Contro la «cultura reazionaria»
L’obiettivo è quello di punire il «pensiero reazionario», che corrompe menti e costumi. In una lettera indirizzata alla Lega della Gioventù, l’organizzazione giovanile del Partito del Lavoro, Kim ha chiesto di dare un taglio ai comportamenti «sgradevoli, individualisti e anti-socialisti» tra i più giovani, compresi appunto espressioni straniere, capigliature e vestiti descritti come «veleno pericoloso».

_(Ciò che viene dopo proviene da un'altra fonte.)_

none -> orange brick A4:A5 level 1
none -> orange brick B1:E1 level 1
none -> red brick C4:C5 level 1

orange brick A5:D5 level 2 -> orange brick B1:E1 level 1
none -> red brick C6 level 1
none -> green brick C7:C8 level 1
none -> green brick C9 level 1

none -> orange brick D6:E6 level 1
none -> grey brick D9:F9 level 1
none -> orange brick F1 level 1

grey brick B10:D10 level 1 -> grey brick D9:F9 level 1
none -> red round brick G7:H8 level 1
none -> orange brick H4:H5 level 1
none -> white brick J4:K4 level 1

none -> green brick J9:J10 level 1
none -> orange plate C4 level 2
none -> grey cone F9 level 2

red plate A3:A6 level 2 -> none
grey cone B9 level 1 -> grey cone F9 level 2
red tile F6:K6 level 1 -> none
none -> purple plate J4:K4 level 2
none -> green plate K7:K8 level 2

Come riporta il Daily NK, una testata sudcoreana (in lingua inglese) che si occupa del Nord, la “Legge sull’eliminazione del pensiero e della cultura reazionaria” mira a distruggere l’influenza estera sulla popolazione nordcoreana, in particolare quella proveniente dal Sud. Non sono solamente i film a essere banditi, ma anche le serie tv, la musica e i libri: esiste una lista intera di comportamenti «illegali» che possono essere denunciati, tra cui il possesso o la distribuzione di materiale straniero attraverso radio portatili o computer, e guardare, ascoltare copiare o distribuire «materiale o registrazioni insoliti, decadenti o impuri».
Risvoltini vietati
Sempre secondo la testata, di recente tre ragazzi sono stati deportati in un campo di prigionia per aver imitato il taglio dei capelli di alcuni cantanti K-Pop (la musica pop sudcoreana) e per aver indossato dei pantaloni con risvoltini sopra la caviglia. L’obiettivo ultimo è quello di eliminare qualsiasi impulso diverso da quello della propaganda di regime, evitando così che la popolazione possa essere influenzata dalla libertà, e dalla spensieratezza, vista nei prodotti stranieri.

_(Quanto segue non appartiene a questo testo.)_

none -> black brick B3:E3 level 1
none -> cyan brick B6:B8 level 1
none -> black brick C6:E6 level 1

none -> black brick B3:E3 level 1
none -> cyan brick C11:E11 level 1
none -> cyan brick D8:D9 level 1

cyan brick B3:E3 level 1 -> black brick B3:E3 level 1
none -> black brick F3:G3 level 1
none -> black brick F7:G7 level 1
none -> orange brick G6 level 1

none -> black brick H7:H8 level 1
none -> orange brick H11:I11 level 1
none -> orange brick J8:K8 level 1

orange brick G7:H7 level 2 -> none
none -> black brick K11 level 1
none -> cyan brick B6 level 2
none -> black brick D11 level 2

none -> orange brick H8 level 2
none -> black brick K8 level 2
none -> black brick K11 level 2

Da qui, per converso, nasce il contrabbando di questo materiale. Nel 2002, le autorità, ad esempio, si resero protagoniste di un raid in un’università, che portò al sequestro di più di 20mila cd “illegali”. Da allora, la morsa ha cominciato a chiudersi sempre di più, e sono iniziati gli arresti in numero sempre maggiore. Intervistato dalla Bbc, l’esule Kim Geum-hyok ha ricordato di come, nel 2009, fu arrestato e picchiato per aver diffuso dei dvd di K-Pop che il padre aveva importato dalla Cina. Alla fine, fu costretto ad accusare il genitore, che riuscì a cavarsela corrompendo le guardie. Adesso, con la nuova legge di Kim, sarebbe finito in un campo di prigionia per almeno cinque anni.
Usb e batterie delle macchine
Le serie tv, soprattutto la sudcoreana “Stairway to Heaven“, sono circolate per anni attraverso delle chiavette Usb, criptate per protezione. Alcune si “autodistruggono” – cioè il materiale viene cancellato – nel caso in cui la password sia sbagliata per tre volte, altre sono impostate per far sì che questo avvenga al primo errore. Altre ancora, addirittura, ne permettono la visione solo su un determinato computer, e solo per una volta. Nel corso degli anni i nordcoreani si sono ingegnati in vari modi per poter guardare questi programmi, anche collegando la tv alla batteria della macchina per avere abbastanza elettricità.
Dall’inizio della pandemia la Corea del Nord è più isolata che mai, e la popolazione è allo stremo. Da un anno i confini sono ancora più sigillati del normale, e la politica dello sparare su chi prova ad attraversarli è più rigida che mai. Il Covid-19 ha anche fermato in maniera brusca le importazioni e i prodotti di prima necessità, provenienti soprattutto dalla Cina, sono quasi irreperibili. Lo stesso Kim ha ammesso che la sua popolazione sta vivendo «la situazione più difficile da superare» nella sua storia. Questo però non ferma la gente dal cercare “scappatoie” nella cultura straniera. Anche a costo di rimetterci la vita.